# High Phosphorus amendments



## mxtd30 (4 mo ago)

Front yard 104 ppm. Back yard 137 ppm.

seen in a couple places that bagging your clippings will lower it over time but wanted to double check. Any studies or experience would be welcome. Thank you.


----------



## robjak (Mar 31, 2020)

Why do you need to lower Phos? Bagging clippings would also reduce potassium. I see your soil test K is 111/119.

I see you posted this test in Sept. Did you take the soil sample in Sept? What P ferts did you put down in the Spring and Summer? MXTD30 Lawn Journal


----------



## robjak (Mar 31, 2020)

Soil Sample Depth? Soil Savvy Results Phosphorus Very High
see OSUTurfman's post in the link above regarding sample depth.


----------



## mxtd30 (4 mo ago)

robjak said:


> Why do you need to lower Phos? Bagging clippings would also reduce potassium. I see your soil test K is 111/119.
> 
> I see you posted this test in Sept. Did you take the soil sample in Sept? What P ferts did you put down in the Spring and Summer? MXTD30 Lawn Journal


Correct me if I’m wrong but high P can lock up nutrients making it unavailable to the turf. Yea that soil test was this past September.
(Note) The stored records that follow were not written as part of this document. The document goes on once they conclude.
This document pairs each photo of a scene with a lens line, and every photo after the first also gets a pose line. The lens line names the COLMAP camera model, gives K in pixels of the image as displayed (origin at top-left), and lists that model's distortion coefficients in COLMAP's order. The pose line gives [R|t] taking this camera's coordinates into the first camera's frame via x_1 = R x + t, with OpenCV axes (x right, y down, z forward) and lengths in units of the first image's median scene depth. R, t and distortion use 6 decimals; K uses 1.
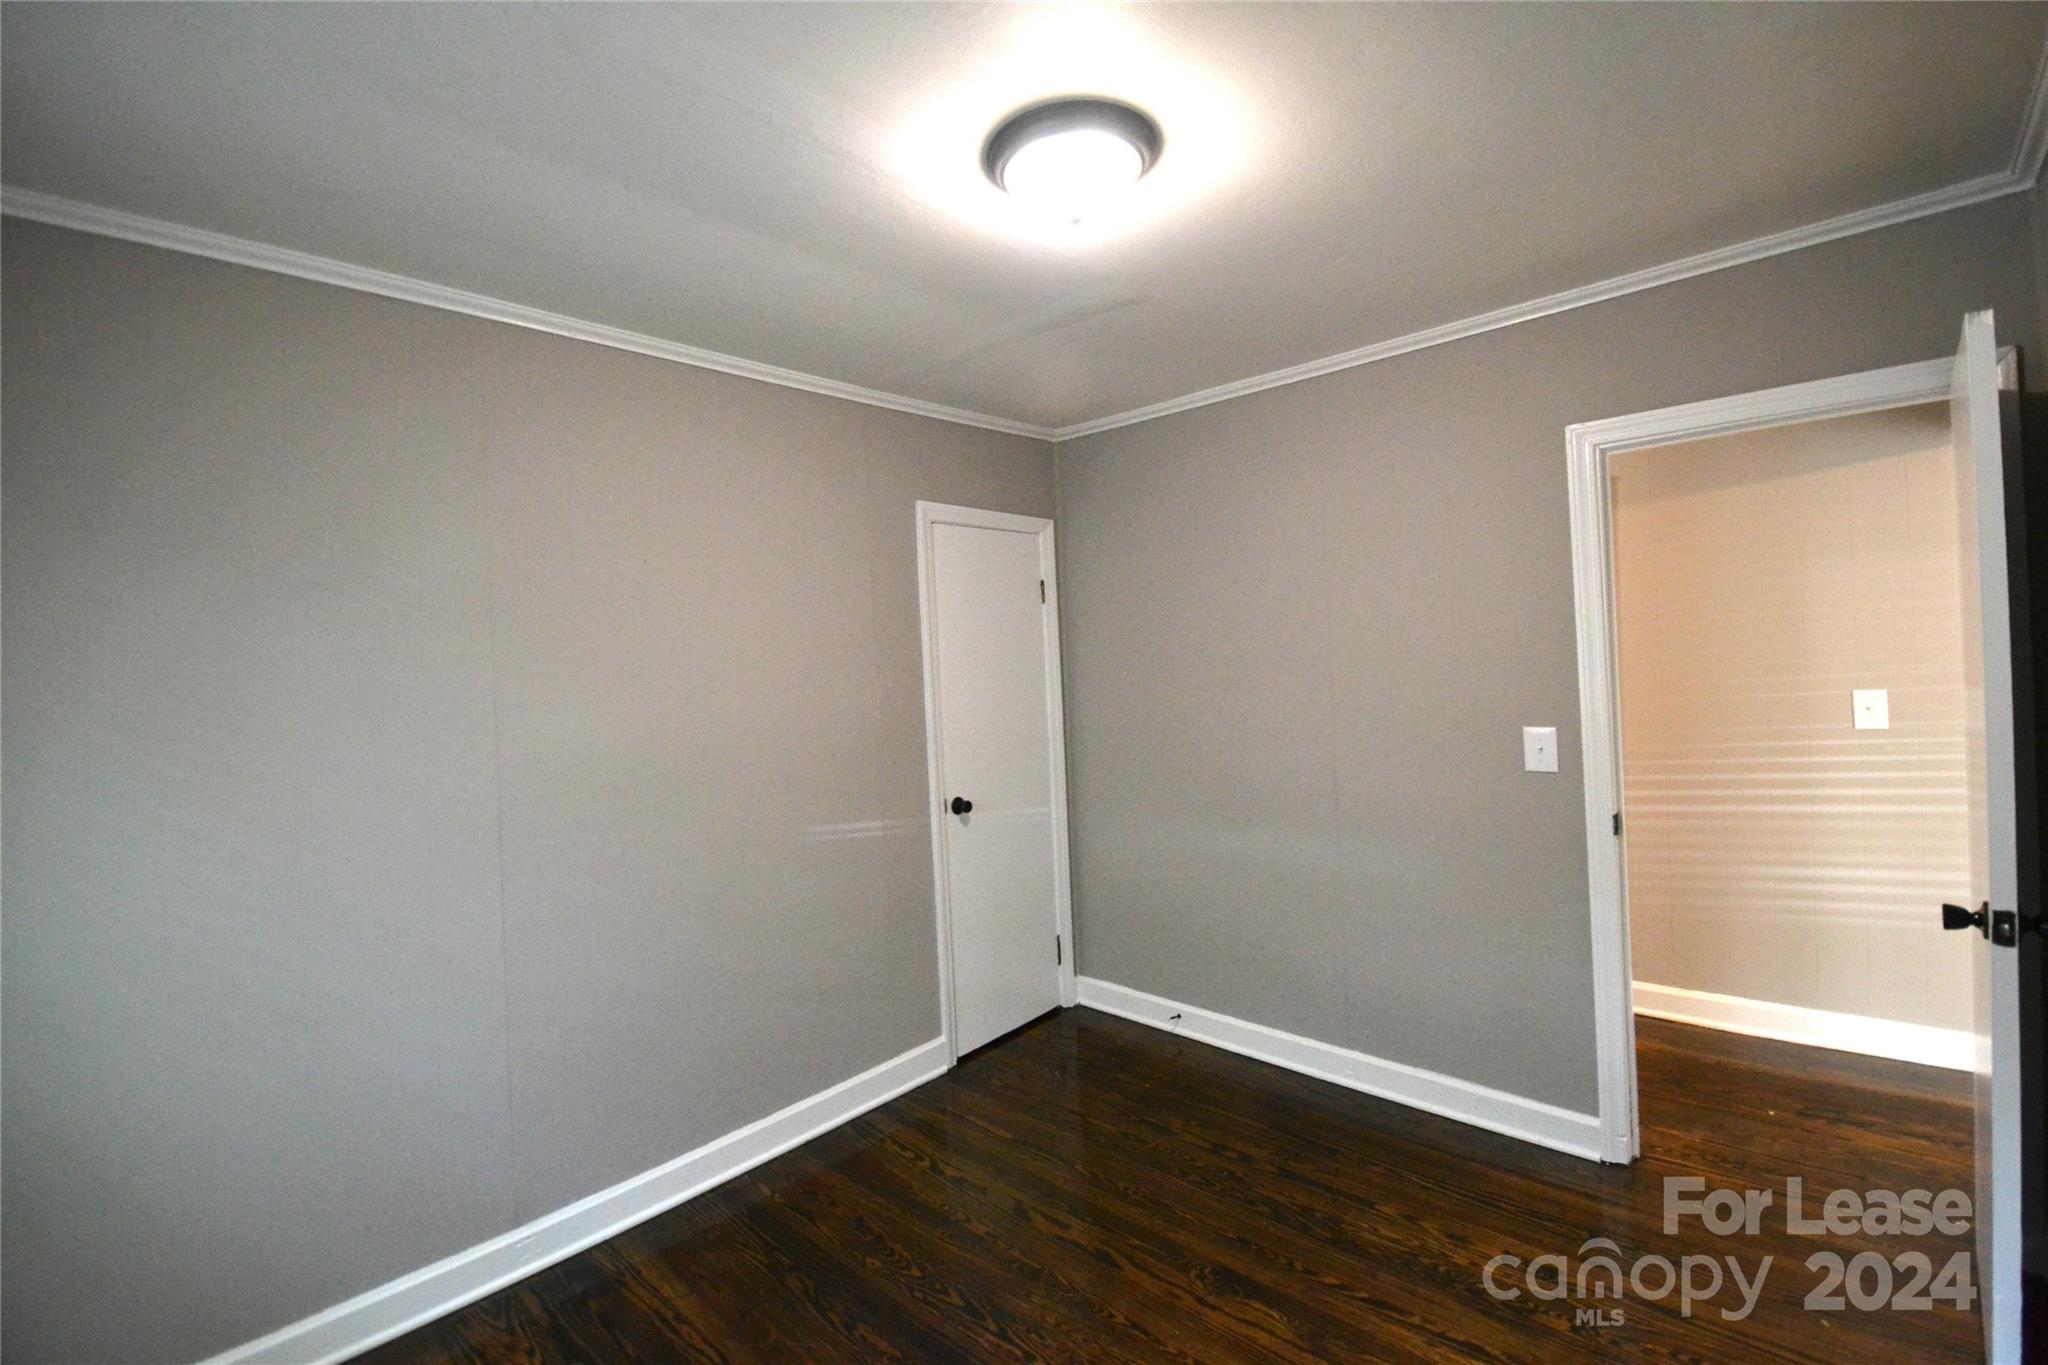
lens RADIAL K [[915.8, 0, 1021.6], [0, 915.8, 671.1], [0, 0, 1]] dist [0.003244, -0.012137]
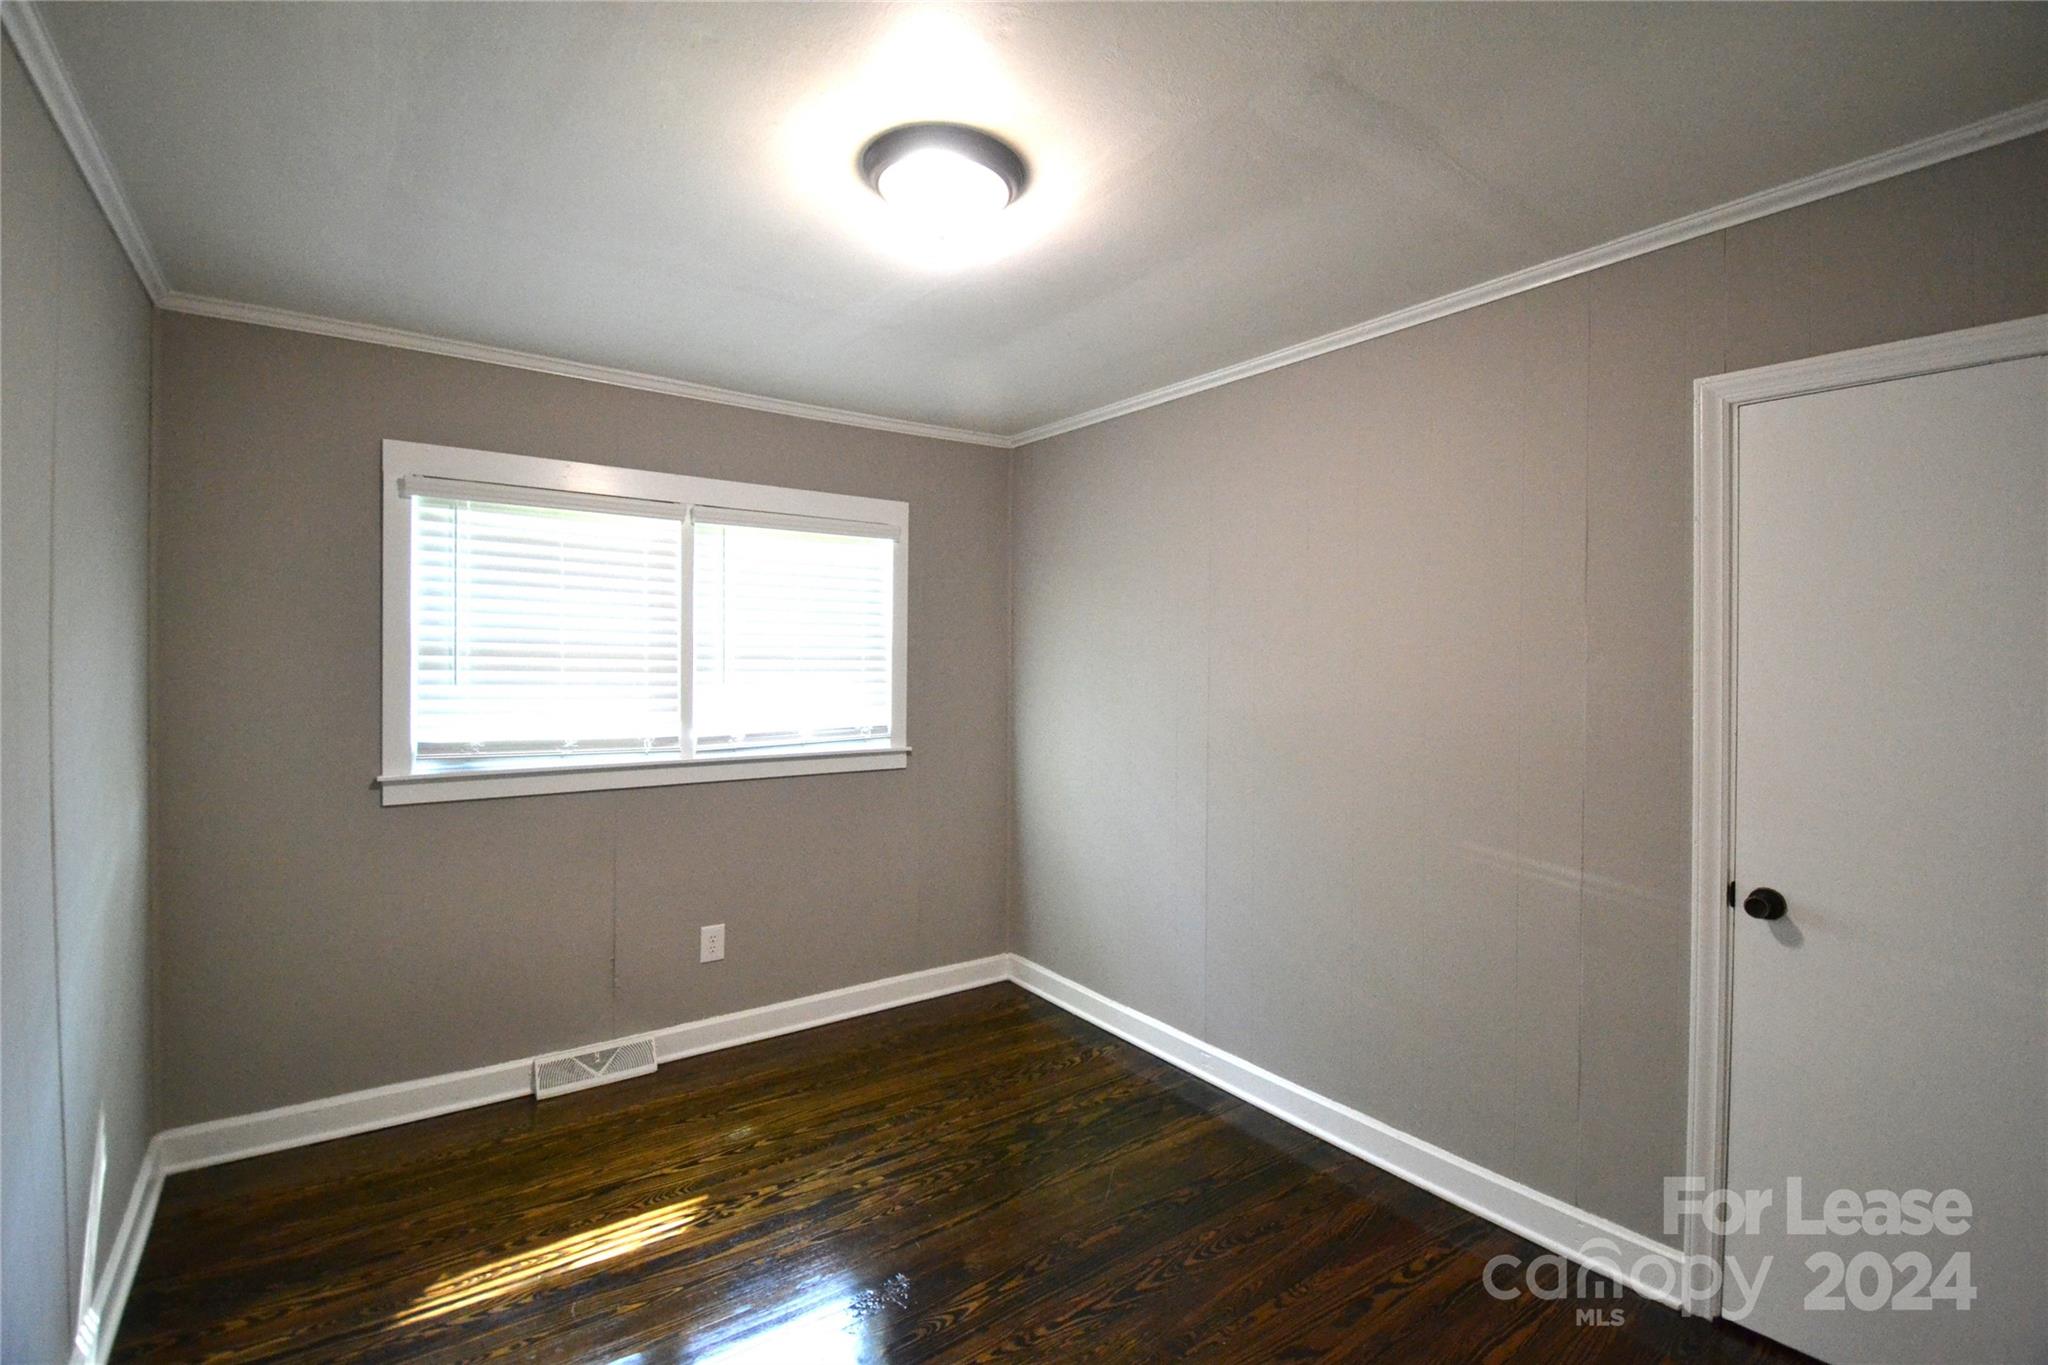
lens RADIAL K [[916.1, 0, 1030.1], [0, 916.1, 673.2], [0, 0, 1]] dist [0.032713, -0.034984]
pose [[-0.193344, 0.059576, -0.979321, 0.731371], [-0.002933, 0.998115, 0.061298, -0.034980], [0.981127, 0.014724, -0.192805, 0.861421]]
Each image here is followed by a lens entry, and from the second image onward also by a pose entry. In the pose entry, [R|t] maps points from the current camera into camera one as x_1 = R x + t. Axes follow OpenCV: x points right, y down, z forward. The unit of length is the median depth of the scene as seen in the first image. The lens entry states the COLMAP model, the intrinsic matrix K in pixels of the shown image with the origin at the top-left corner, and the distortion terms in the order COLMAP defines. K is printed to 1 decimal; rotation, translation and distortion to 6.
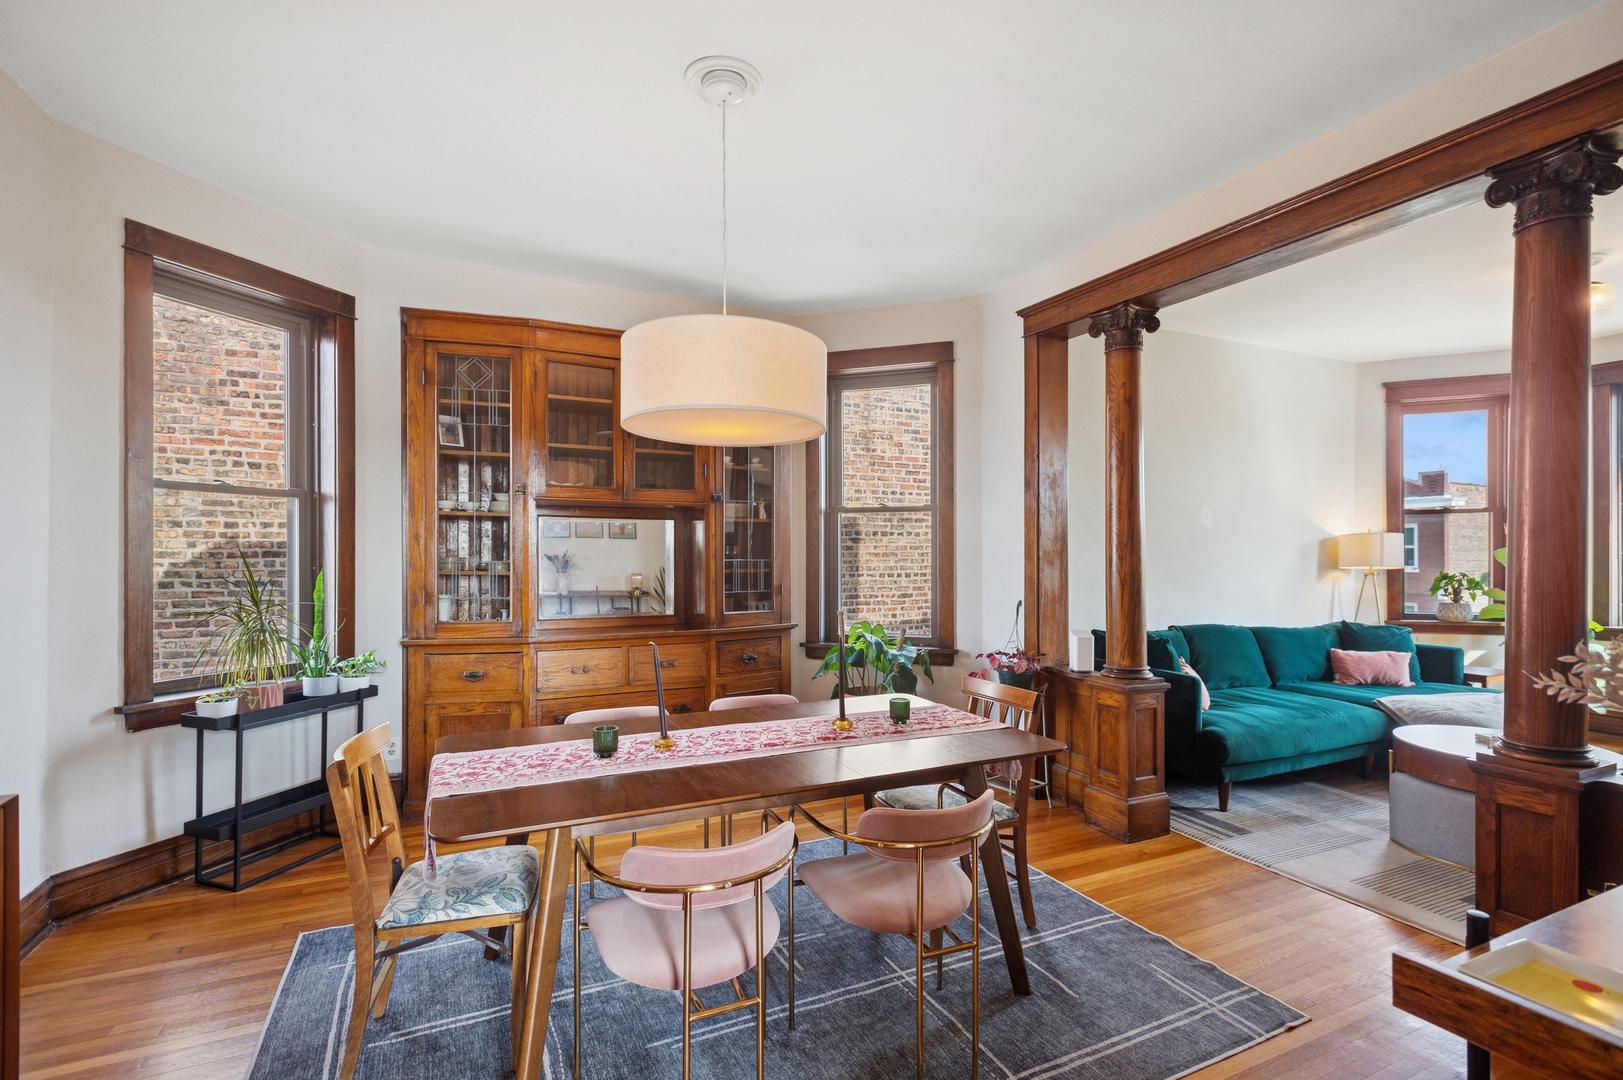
lens RADIAL K [[766.3, 0, 816.6], [0, 766.3, 549.6], [0, 0, 1]] dist [0.014378, -0.000447]
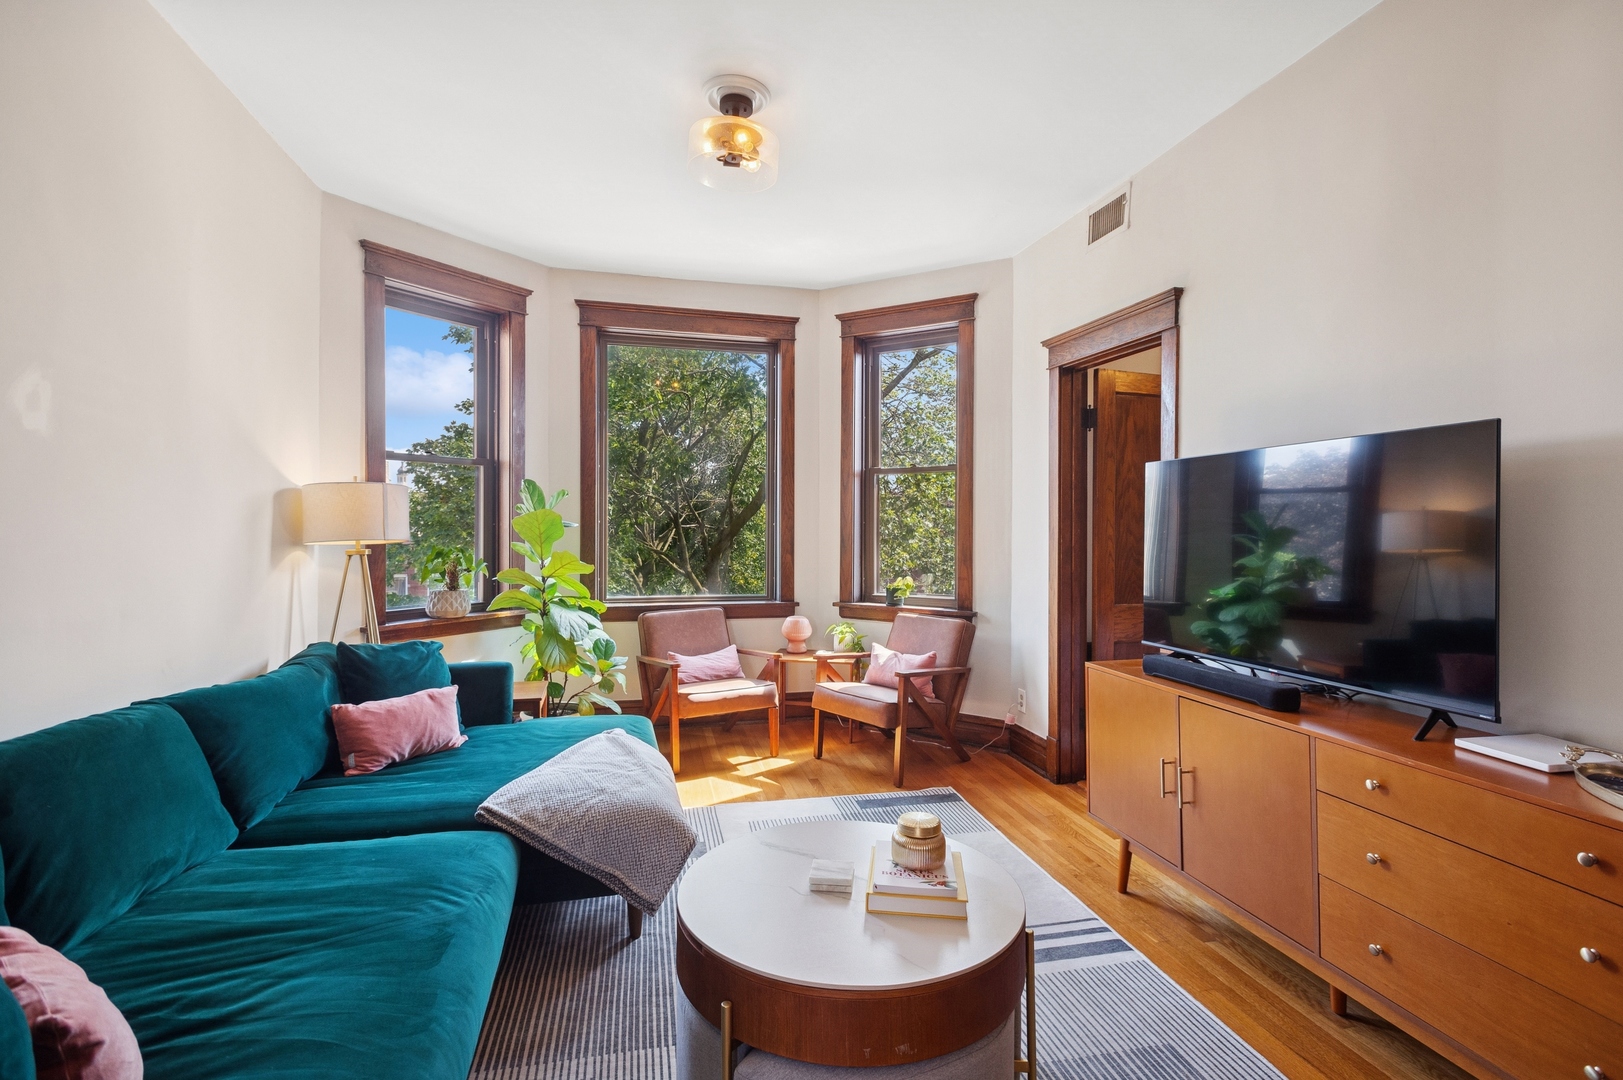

And I don’t use any P ferts in spring or summer. Only a foliar app at seed down.




robjak said:


> Soil Sample Depth? Soil Savvy Results Phosphorus Very High
> see OSUTurfman's post in the link above regarding sample depth.


4 inches


----------



## robjak (Mar 31, 2020)

My P is in the 80s. Not as high as yours. I never worried about it. I bagged alot of clippings last year. K went down 20. P did not. (not exactly scientific ).


----------



## robjak (Mar 31, 2020)

https://cdn-de.agrilife.org/extension/departments/scsc/scsc-pu-037/publications/files/phosphorus-too-much-and-plants-will-suffer.pdf


----------



## robjak (Mar 31, 2020)

I was not able to find any other real info on this or a value on how high the P would need to be to cause issue. 150 PPM in the TexasAM PDF.


----------



## mxtd30 (4 mo ago)

robjak said:


> I was not able to find any other real info on this or a value on how high the P would need to be to cause issue. 150 PPM in the TexasAM PDF.


Well I hate bagging clippings anyways. I guess I'll just be making foliar applications of micro's to overcome the high P. Not a huge deal.


----------